Alles stroomt, zou de Griekse filosoof Heraclitus (ca. 540-480 v.Chr.) hebben gezegd. De wereld verandert inderdaad voortdurend, maar toch blijven sommige dingen hetzelfde, zoals onze eigen kernwaarden. Daar kun je op bouwen, je leven lang. In je werk maar ook daarbuiten, zegt Martin Groenhuis, manager Kwaliteit bij de Baak.

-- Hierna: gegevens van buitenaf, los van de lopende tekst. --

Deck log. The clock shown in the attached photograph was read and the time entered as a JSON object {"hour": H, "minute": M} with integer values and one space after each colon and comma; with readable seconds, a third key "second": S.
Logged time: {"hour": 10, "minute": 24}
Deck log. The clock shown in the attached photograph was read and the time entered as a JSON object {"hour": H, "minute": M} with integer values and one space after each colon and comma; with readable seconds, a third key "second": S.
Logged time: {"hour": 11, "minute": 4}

De manier waarop we werken en werk organiseren is in een hoog tempo aan het veranderen. Het heeft impact op alle niveaus en alle functies binnen een organisatie. ‘Technologie kan allerlei functies en taken overnemen,’ stelt Groenhuis, ‘alles wordt erdoor beïnvloed, ook de menselijke factor in bijvoorbeeld organisaties. Maar zal die menselijke factor ooit verdwijnen? Ik denk het niet, ik zie juist dat die steeds belangrijker wordt. Robots bijvoorbeeld, missen het vermogen om zich snel aan te passen; mensen zijn daar juist heel goed in.’

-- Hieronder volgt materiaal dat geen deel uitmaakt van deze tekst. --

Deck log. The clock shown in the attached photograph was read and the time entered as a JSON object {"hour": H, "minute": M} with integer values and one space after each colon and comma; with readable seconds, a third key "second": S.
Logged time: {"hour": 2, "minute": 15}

‘Spierkracht, geheugen, analyse… het zijn maar een paar voorbeelden van wat computers en robots al beter kunnen dan wij,’ aldus Groenhuis. ‘Nu wordt gekeken naar het automatiseren van besliskracht en daar zijn al voorbeelden van: algoritmes die op basis van een analyse van reusachtige hoeveelheden data besluiten nemen, of de autonome beslissingen van zelfrijdende auto’s. Dat geeft een suggestie van objectiviteit, maar uit een computer komt alleen wat jij erin hebt gestopt. Daar zitten dus toch menselijke afwegingen en keuzes achter. Dat roept een interessante vraag op: wat is dan onze menselijke manier van besluiten nemen? Op basis van welke afwegingen en welke waarden doe je dat?’
Onder de oppervlakte
Groenhuis: ‘Bij de Baak helpen we mensen om door te dringen tot hun eigen kern, hun eigen waarden en potentieel. In een van deze programma’s ruilen de deelnemers 2,5 dag van baan, en dan blijkt dat ze op een andere plek, zonder vakinhoudelijke kennis toch prima kunnen functioneren, meepraten, oordelen en beslissen. Daar zijn ze vaak verbaasd over. Zo’n ervaring geeft zelfvertrouwen: er zit dus iets in je waar je in elke situatie op kunt terugvallen. Tegelijkertijd is het een les in nederigheid: een ander kan mijn werk net zo goed doen als ik.’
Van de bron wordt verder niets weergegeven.